- Born: Harold S. Weed December 23, 1962 (age 63) San Francisco, California
- Occupation: Visual/special effects artist
- Known for: Special effects artist

= Harold Weed =

American visual and special effects artist

Harold "Howie" S. Weed (born December 23, 1962) is an American visual and special effects artist known for his work on Hollywood films and franchises. His most notable works have been Star Wars: Episode V The Empire Strikes Back, Star Trek, and Pirates of the Caribbean: The Curse of the Black Pearl.
Weed started his career in films in the 1980s with an uncredited model making job for the film Gremlins.

==Star Wars==
Weed has gained a cult following for his involvement with the Star Wars Universe. Weed works with George Lucas' company Industrial Light and Magic and has appeared in Episode IV as multiple characters and worked on multiple Star Wars films behind the scenes with his special effects work.

In the 1997 Special Edition re-release of Star Wars: A New Hope, Weed played Ketwol, a character created with a costume and mechanical stilts.

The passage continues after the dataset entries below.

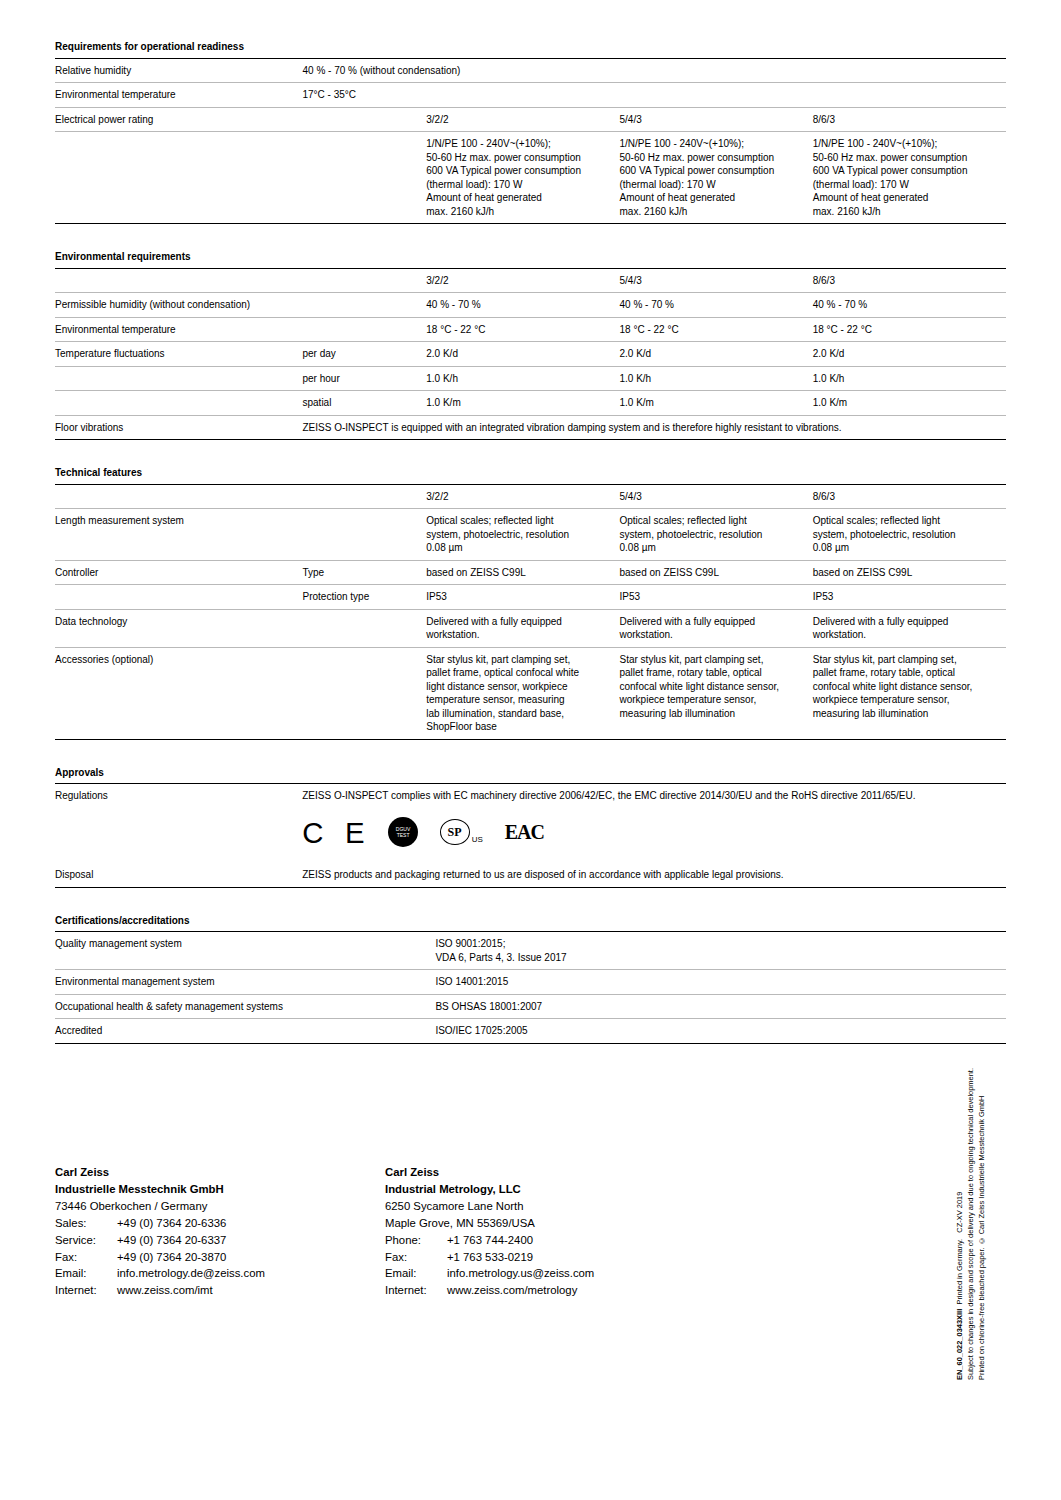Requirements for operational readiness
| Relative humidity | 40 % - 70 % (without condensation) |
| Environmental temperature | 17°C - 35°C |
| Electrical power rating | | 3/2/2 | 5/4/3 | 8/6/3 |
| | | 1/N/PE 100 - 240V~(+10%); 50-60 Hz max. power consumption 600 VA Typical power consumption (thermal load): 170 W Amount of heat generated max. 2160 kJ/h | 1/N/PE 100 - 240V~(+10%); 50-60 Hz max. power consumption 600 VA Typical power consumption (thermal load): 170 W Amount of heat generated max. 2160 kJ/h | 1/N/PE 100 - 240V~(+10%); 50-60 Hz max. power consumption 600 VA Typical power consumption (thermal load): 170 W Amount of heat generated max. 2160 kJ/h |
Environmental requirements
| | | 3/2/2 | 5/4/3 | 8/6/3 |
| Permissible humidity (without condensation) | 40 % - 70 % | 40 % - 70 % | 40 % - 70 % |
| Environmental temperature | 18 °C - 22 °C | 18 °C - 22 °C | 18 °C - 22 °C |
| Temperature fluctuations | per day | 2.0 K/d | 2.0 K/d | 2.0 K/d |
| | per hour | 1.0 K/h | 1.0 K/h | 1.0 K/h |
| | spatial | 1.0 K/m | 1.0 K/m | 1.0 K/m |
| Floor vibrations | ZEISS O-INSPECT is equipped with an integrated vibration damping system and is therefore highly resistant to vibrations. |
Technical features
| | | 3/2/2 | 5/4/3 | 8/6/3 |
| Length measurement system | Optical scales; reflected light system, photoelectric, resolution 0.08 µm | Optical scales; reflected light system, photoelectric, resolution 0.08 µm | Optical scales; reflected light system, photoelectric, resolution 0.08 µm |
| Controller | Type | based on ZEISS C99L | based on ZEISS C99L | based on ZEISS C99L |
| | Protection type | IP53 | IP53 | IP53 |
| Data technology | Delivered with a fully equipped workstation. | Delivered with a fully equipped workstation. | Delivered with a fully equipped workstation. |
| Accessories (optional) | Star stylus kit, part clamping set, pallet frame, optical confocal white light distance sensor, workpiece temperature sensor, measuring lab illumination, standard base, ShopFloor base | Star stylus kit, part clamping set, pallet frame, rotary table, optical confocal white light distance sensor, workpiece temperature sensor, measuring lab illumination | Star stylus kit, part clamping set, pallet frame, rotary table, optical confocal white light distance sensor, workpiece temperature sensor, measuring lab illumination |
Approvals
| Regulations | ZEISS O-INSPECT complies with EC machinery directive 2006/42/EC, the EMC directive 2014/30/EU and the RoHS directive 2011/65/EU. C E DGUV TEST SP US EAC |
| Disposal | ZEISS products and packaging returned to us are disposed of in accordance with applicable legal provisions. |
Certifications/accreditations
| Quality management system | ISO 9001:2015; VDA 6, Parts 4, 3. Issue 2017 |
| Environmental management system | ISO 14001:2015 |
| Occupational health & safety management systems | BS OHSAS 18001:2007 |
| Accredited | ISO/IEC 17025:2005 |
Carl Zeiss
Industrielle Messtechnik GmbH
73446 Oberkochen / Germany
Sales:+49 (0) 7364 20-6336
Service:+49 (0) 7364 20-6337
Fax:+49 (0) 7364 20-3870
Email: info.metrology.de@zeiss.com
Internet: www.zeiss.com/imt
Carl Zeiss
Industrial Metrology, LLC
6250 Sycamore Lane North
Maple Grove, MN 55369/USA
Phone:+1 763 744-2400
Fax:+1 763 533-0219
Email: info.metrology.us@zeiss.com
Internet: www.zeiss.com/metrology
EN_60_022_0343XIII Printed in Germany. CZ-XV 2019
Subject to changes in design and scope of delivery and due to ongoing technical development.
Printed on chlorine-free bleached paper. © Carl Zeiss Industrielle Messtechnik GmbH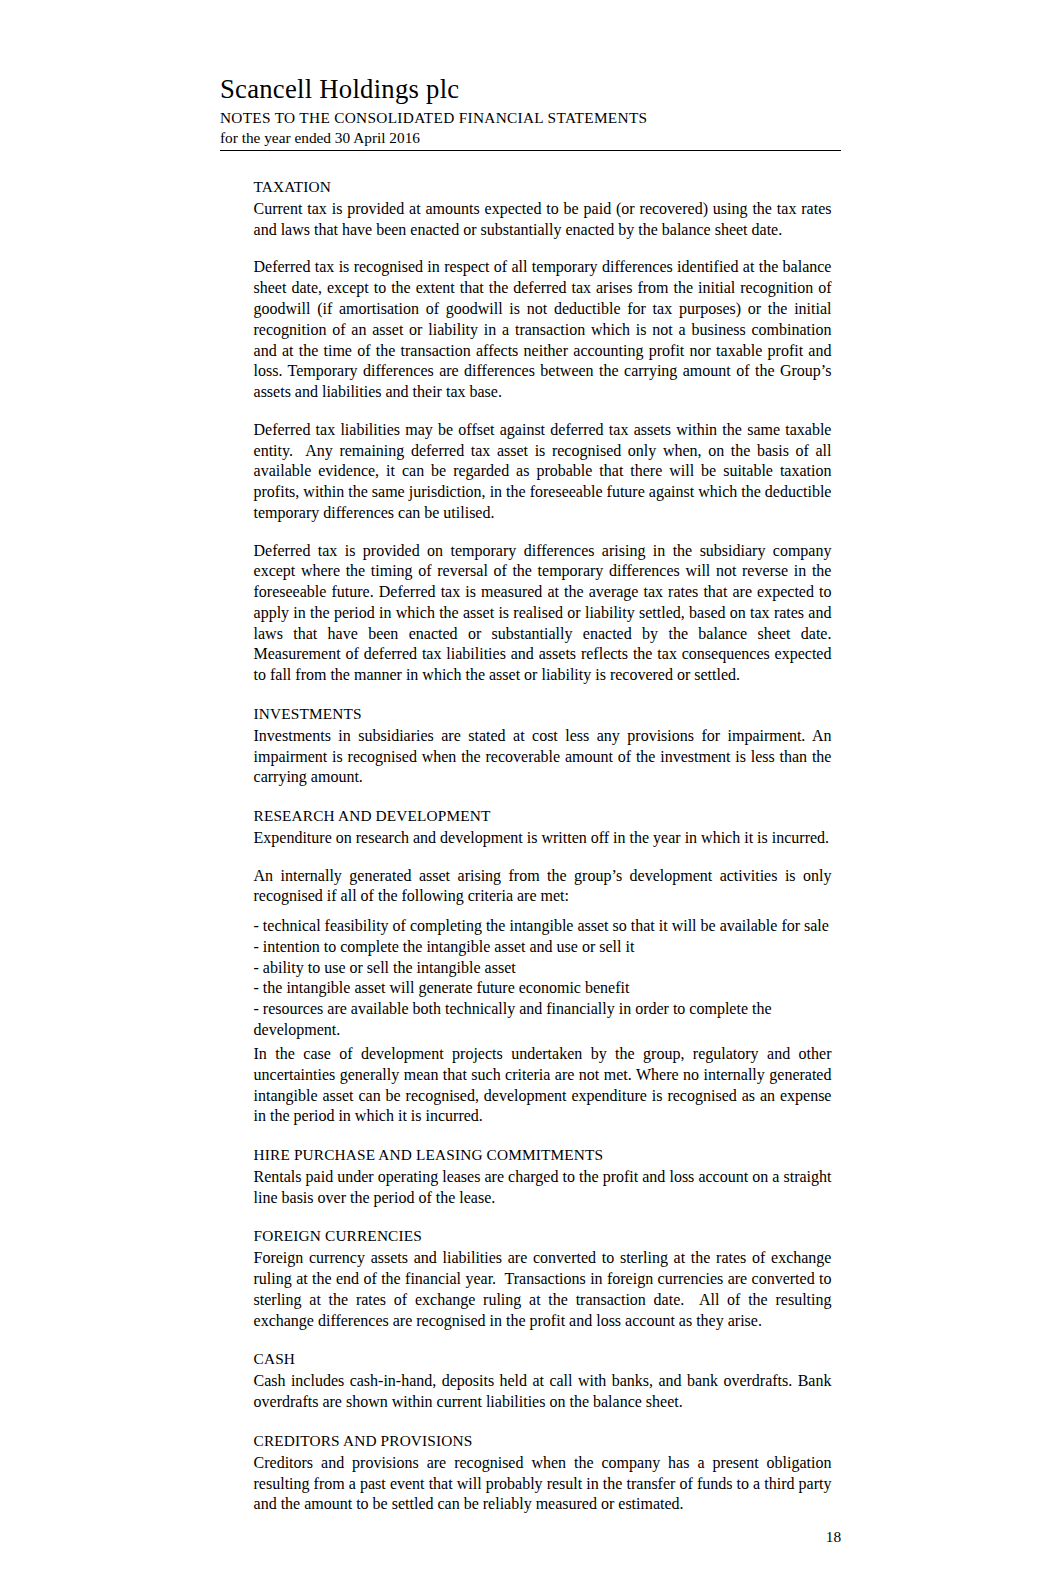Scancell Holdings plc
NOTES TO THE CONSOLIDATED FINANCIAL STATEMENTS
for the year ended 30 April 2016
TAXATION
Current tax is provided at amounts expected to be paid (or recovered) using the tax rates and laws that have been enacted or substantially enacted by the balance sheet date.
Deferred tax is recognised in respect of all temporary differences identified at the balance sheet date, except to the extent that the deferred tax arises from the initial recognition of goodwill (if amortisation of goodwill is not deductible for tax purposes) or the initial recognition of an asset or liability in a transaction which is not a business combination and at the time of the transaction affects neither accounting profit nor taxable profit and loss. Temporary differences are differences between the carrying amount of the Group’s assets and liabilities and their tax base.
Deferred tax liabilities may be offset against deferred tax assets within the same taxable entity. Any remaining deferred tax asset is recognised only when, on the basis of all available evidence, it can be regarded as probable that there will be suitable taxation profits, within the same jurisdiction, in the foreseeable future against which the deductible temporary differences can be utilised.
Deferred tax is provided on temporary differences arising in the subsidiary company except where the timing of reversal of the temporary differences will not reverse in the foreseeable future. Deferred tax is measured at the average tax rates that are expected to apply in the period in which the asset is realised or liability settled, based on tax rates and laws that have been enacted or substantially enacted by the balance sheet date. Measurement of deferred tax liabilities and assets reflects the tax consequences expected to fall from the manner in which the asset or liability is recovered or settled.
INVESTMENTS
Investments in subsidiaries are stated at cost less any provisions for impairment. An impairment is recognised when the recoverable amount of the investment is less than the carrying amount.
RESEARCH AND DEVELOPMENT
Expenditure on research and development is written off in the year in which it is incurred.
An internally generated asset arising from the group’s development activities is only recognised if all of the following criteria are met:
- technical feasibility of completing the intangible asset so that it will be available for sale
- intention to complete the intangible asset and use or sell it
- ability to use or sell the intangible asset
- the intangible asset will generate future economic benefit
- resources are available both technically and financially in order to complete the development.
In the case of development projects undertaken by the group, regulatory and other uncertainties generally mean that such criteria are not met. Where no internally generated intangible asset can be recognised, development expenditure is recognised as an expense in the period in which it is incurred.
HIRE PURCHASE AND LEASING COMMITMENTS
Rentals paid under operating leases are charged to the profit and loss account on a straight line basis over the period of the lease.
FOREIGN CURRENCIES
Foreign currency assets and liabilities are converted to sterling at the rates of exchange ruling at the end of the financial year. Transactions in foreign currencies are converted to sterling at the rates of exchange ruling at the transaction date. All of the resulting exchange differences are recognised in the profit and loss account as they arise.
CASH
Cash includes cash-in-hand, deposits held at call with banks, and bank overdrafts. Bank overdrafts are shown within current liabilities on the balance sheet.
CREDITORS AND PROVISIONS
Creditors and provisions are recognised when the company has a present obligation resulting from a past event that will probably result in the transfer of funds to a third party and the amount to be settled can be reliably measured or estimated.
18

Also in the re-release, Weed appeared as the Wampa, replacing actor Des Webb, and then as character Melas.

Weed worked on Star Wars: Episode I The Phantom Menace as a digital model development and construction artist and then Star Wars: Episode III Revenge of the Sith as a digital modeler.

Weed has been interviewed for the Star Wars: Insider magazine and Jedi News.

==In literature==
Weed appears in:
- 17th International Conference on Computer Graphics and Interactive Techniques
- Cinefex issues 69-72
- Dracula in Visual Media: Film, Television, Comic Book and Electronic Game Appearances, 1921-2010 by John Edgar Browning
- The Encyclopedia of Fantastic Film: Ali Baba to Zombies by R.G. Young
- Star Wars: The Making of Episode I, The Phantom Menace by Laurent Bouzereau and Jody Duncan

==Filmography==

| Year | Film | Credit |
| 2014 | Transformers: Age of Extinction | Digital Artist |
| 2013 | Pacific Rim | Digital artist |
| G.I. Joe: Retaliation | Senior digital artist |
| 2012 | Battleship | Digital artist |
| 2011 | Cowboys & Aliens | Digital artist |
| Super 8 | Digital artist |
| I Am Number Four | Digital artist |
| 2009 | Star Trek | Digital models and simultaneous |
| 2008 | Indiana Jones and the Kingdom of the Crystal Skull | Digital modeler and simulator |
| 2007 | Transformers | Character modeler |
| Pirates of the Caribbean: At World's End | Technical director: Light |
| 2006 | Eragon | Digital modeler |
| Pirates of the Caribbean: Dead Man's Chest | Digital modeler |
| Poseidon | Computer graphics modeler |
| 2005 | War of the Worlds | Modeler and texture artist |
| Star Wars: Episode III – Revenge of the Sith | Digital Modeler |
| xXx: State of the Union | Digital artist |
| The Island | Digital models |
| 2003 | Terminator 3: Rise of the Machines | Digital modeler |
| Pirates of the Caribbean: The Curse of the Black Pearl | Digital modeler |
| Dreamcatcher | Digital modeler |
| 2002 | Minority Report | Digital modeler |
| The Time Machine | Lead digital modeler |
| 2001 | A.I. Artificial Intelligence | Digital model development |
| 1999 | Star Wars: Episode I – The Phantom Menace | Digital model development & construction artist |
| 1997 | Men in Black | Model maker: saucer crash miniature & blue screen unit |
| The Lost World: Jurassic Park | Digital effects artist |
| 1996 | Dragonheart | Sculptor |
| 1995 | Congo | Chief model maker: miniatures unit |
| 1994 | Star Trek Generations | Model maker |
| The Flintstones | Model maker |
| 1993 | Fire in the Sky | Creature technician |
| 1991 | Star Trek VI: The Undiscovered Country | Model maker |
| Naked Lunch | Anamatonics technician |
| 1990 | Bird on a Wire | CWI special makeup effects |
| Look Who's Talking Too | Animatronics |
| Arachnophobia | Animatronic engineer (creature effects) |
| RoboCop 2 | Chris Walas Inc crew member |
| 1989 | Ghostbusters II | Character performer |
| 1988 | The Blob | Designer |
| 1987 | The Witches of Eastwick | Creature construction |
| 1986 | Nutcracker: The Motion Picture | Sculptor |
| House | Creature effects |
| The Fly | Fly creature effects |
| 1985 | Enemy Mine | Special creature effects technician |
| 1984 | Gremlins | Creature crew |
| 1980/1997 | Star Wars: Episode V - The Empire Strikes Back Special Edition | Chief creature maker |

Incomplete lists of Weed's visual effects works appear on the websites Hollywood.com and the New York Times.